■ Problem
Quote everything in the records from the line containing "nsteenberghe Split 1" down to the line containing "Dan Rather Pens Tribute", including both of those lines.

[Supplied entries]

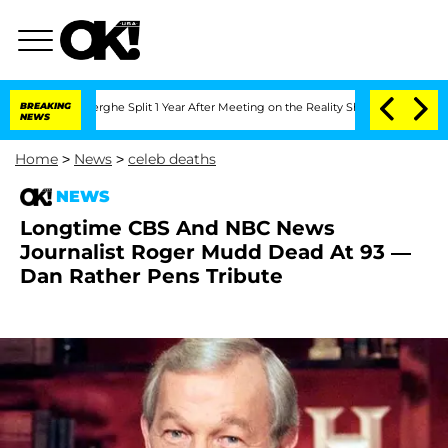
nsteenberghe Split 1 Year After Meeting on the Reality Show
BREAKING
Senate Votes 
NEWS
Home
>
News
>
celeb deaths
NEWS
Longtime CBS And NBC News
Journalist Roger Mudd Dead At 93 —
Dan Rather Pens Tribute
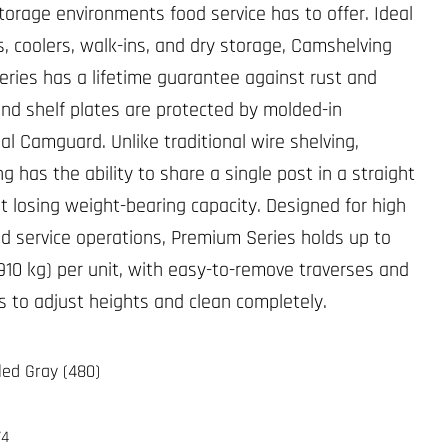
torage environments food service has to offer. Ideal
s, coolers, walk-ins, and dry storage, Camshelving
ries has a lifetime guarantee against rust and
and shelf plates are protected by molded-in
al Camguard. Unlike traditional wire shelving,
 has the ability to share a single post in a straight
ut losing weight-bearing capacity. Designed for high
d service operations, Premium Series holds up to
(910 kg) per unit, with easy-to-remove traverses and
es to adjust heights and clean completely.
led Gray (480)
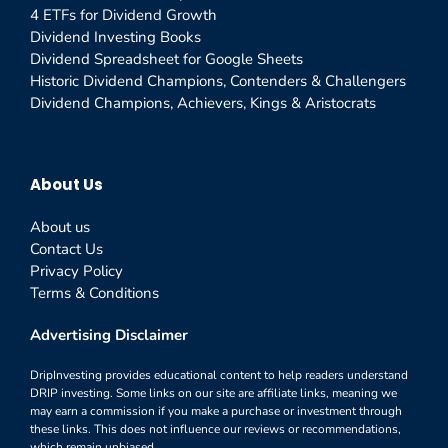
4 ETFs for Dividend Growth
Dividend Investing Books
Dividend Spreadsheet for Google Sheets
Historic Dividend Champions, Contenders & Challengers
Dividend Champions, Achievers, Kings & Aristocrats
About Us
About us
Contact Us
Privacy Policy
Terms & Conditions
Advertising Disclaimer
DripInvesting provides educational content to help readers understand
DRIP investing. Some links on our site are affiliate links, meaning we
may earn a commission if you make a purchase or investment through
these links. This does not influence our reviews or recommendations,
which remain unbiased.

[/Supplied entries]
[Supplied entries]

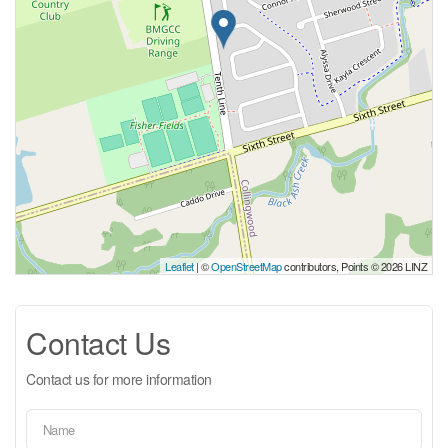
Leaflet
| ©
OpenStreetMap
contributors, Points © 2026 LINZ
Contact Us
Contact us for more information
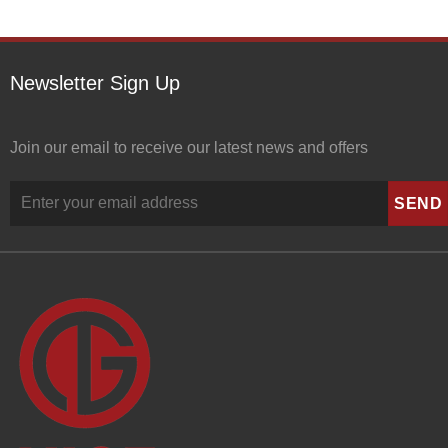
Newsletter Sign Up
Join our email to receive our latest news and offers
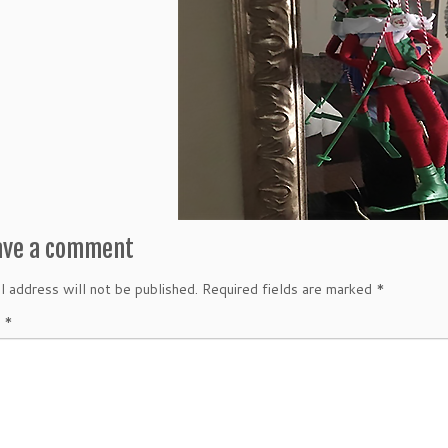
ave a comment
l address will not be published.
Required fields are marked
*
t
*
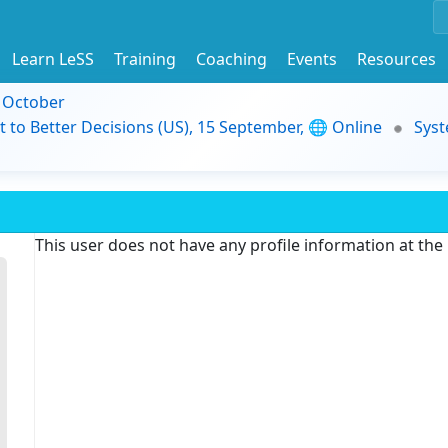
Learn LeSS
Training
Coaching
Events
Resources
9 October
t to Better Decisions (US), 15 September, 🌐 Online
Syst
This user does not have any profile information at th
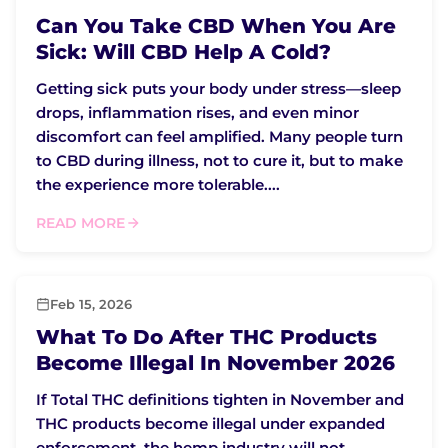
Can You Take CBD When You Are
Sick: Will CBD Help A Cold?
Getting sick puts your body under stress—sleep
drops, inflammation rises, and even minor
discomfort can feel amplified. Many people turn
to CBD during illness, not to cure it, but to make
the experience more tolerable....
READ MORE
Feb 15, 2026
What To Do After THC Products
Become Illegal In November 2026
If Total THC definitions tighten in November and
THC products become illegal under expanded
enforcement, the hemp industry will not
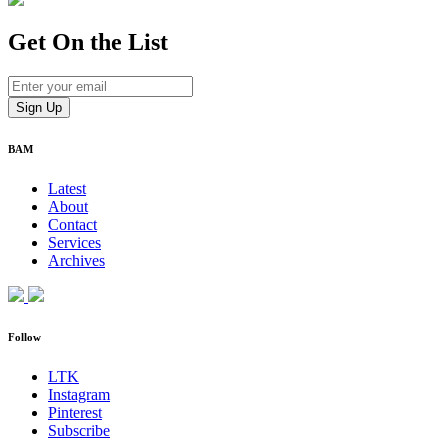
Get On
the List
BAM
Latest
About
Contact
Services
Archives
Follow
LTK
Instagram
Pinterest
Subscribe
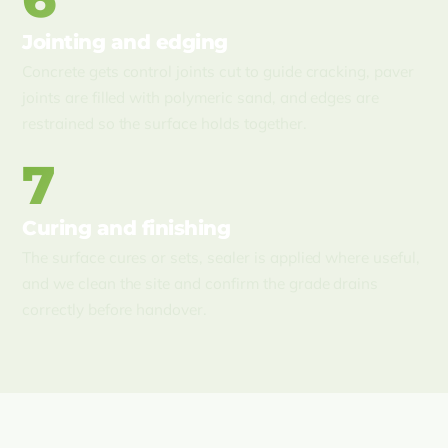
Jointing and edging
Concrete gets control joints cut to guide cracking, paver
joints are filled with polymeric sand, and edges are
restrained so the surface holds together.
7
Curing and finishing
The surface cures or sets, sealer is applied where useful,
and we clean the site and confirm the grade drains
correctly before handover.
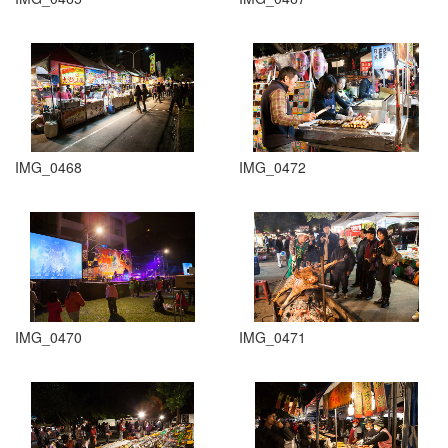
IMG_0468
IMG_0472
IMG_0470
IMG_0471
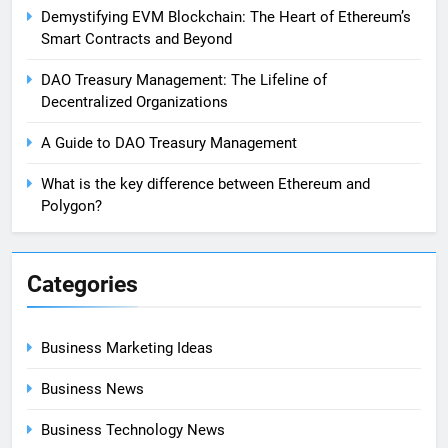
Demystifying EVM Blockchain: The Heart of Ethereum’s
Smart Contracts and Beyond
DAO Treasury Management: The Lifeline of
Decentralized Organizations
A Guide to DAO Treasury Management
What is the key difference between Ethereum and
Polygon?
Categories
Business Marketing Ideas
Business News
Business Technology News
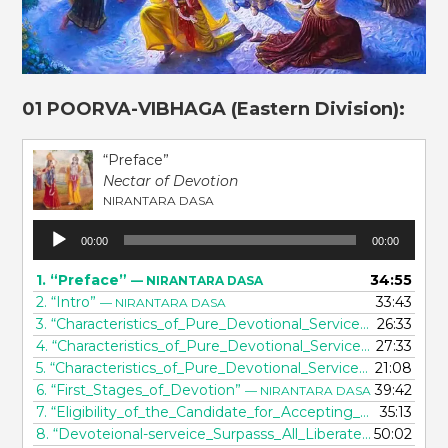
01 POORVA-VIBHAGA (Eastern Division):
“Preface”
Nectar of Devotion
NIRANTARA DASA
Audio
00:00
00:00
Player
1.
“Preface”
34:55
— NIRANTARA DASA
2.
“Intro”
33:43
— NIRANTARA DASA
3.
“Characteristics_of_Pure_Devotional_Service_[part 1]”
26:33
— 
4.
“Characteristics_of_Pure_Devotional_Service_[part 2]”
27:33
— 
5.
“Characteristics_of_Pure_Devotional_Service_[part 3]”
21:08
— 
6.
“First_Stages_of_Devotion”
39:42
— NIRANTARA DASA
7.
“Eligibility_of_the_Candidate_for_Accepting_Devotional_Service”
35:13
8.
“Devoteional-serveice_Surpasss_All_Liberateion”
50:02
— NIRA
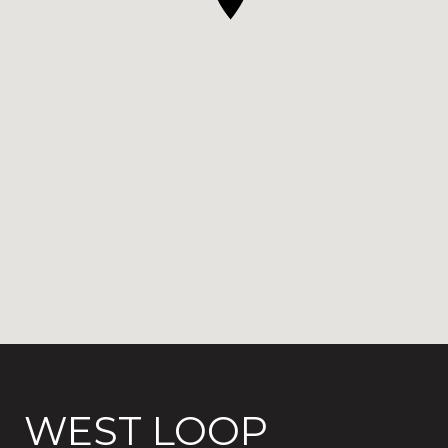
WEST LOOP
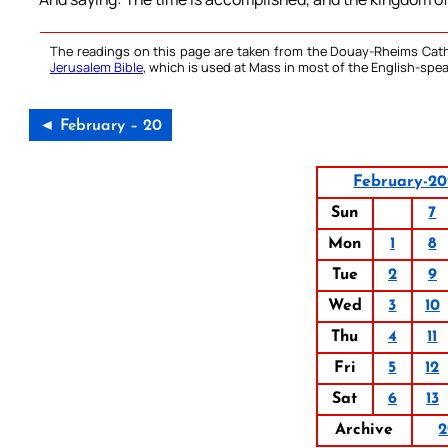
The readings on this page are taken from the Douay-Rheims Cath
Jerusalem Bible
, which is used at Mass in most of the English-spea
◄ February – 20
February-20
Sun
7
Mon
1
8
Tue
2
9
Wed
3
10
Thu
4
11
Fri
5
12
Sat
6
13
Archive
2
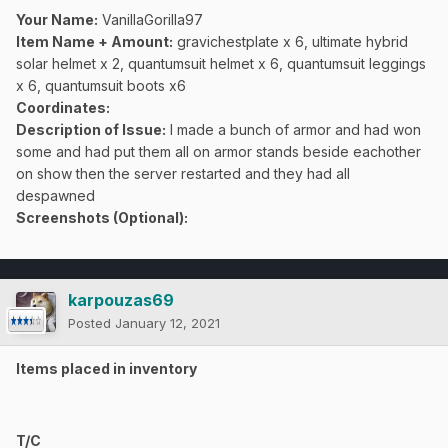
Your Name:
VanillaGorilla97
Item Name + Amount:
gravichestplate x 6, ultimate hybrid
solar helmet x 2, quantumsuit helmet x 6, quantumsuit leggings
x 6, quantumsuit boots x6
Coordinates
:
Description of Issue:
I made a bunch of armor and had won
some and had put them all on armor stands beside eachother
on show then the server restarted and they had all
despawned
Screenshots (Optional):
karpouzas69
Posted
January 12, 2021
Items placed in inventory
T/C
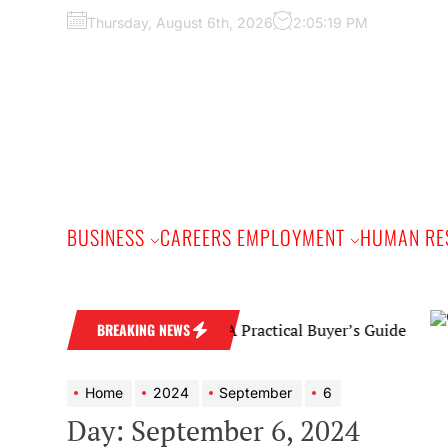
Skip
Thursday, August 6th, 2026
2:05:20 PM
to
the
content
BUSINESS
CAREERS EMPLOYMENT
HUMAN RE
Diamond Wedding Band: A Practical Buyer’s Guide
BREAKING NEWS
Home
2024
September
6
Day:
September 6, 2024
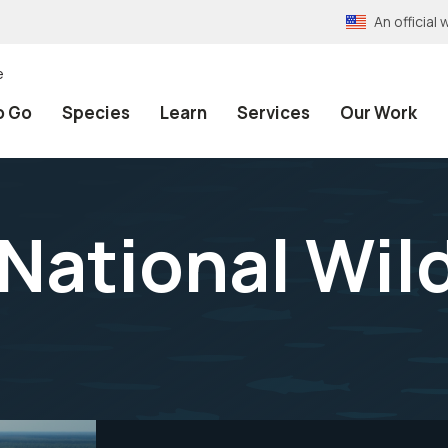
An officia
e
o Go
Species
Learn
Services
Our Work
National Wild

[/Supplied entries]

■ Reply to the task
nsteenberghe Split 1 Year After Meeting on the Reality Show
BREAKING
Senate Votes 
NEWS
Home
>
News
>
celeb deaths
NEWS
Longtime CBS And NBC News
Journalist Roger Mudd Dead At 93 —
Dan Rather Pens Tribute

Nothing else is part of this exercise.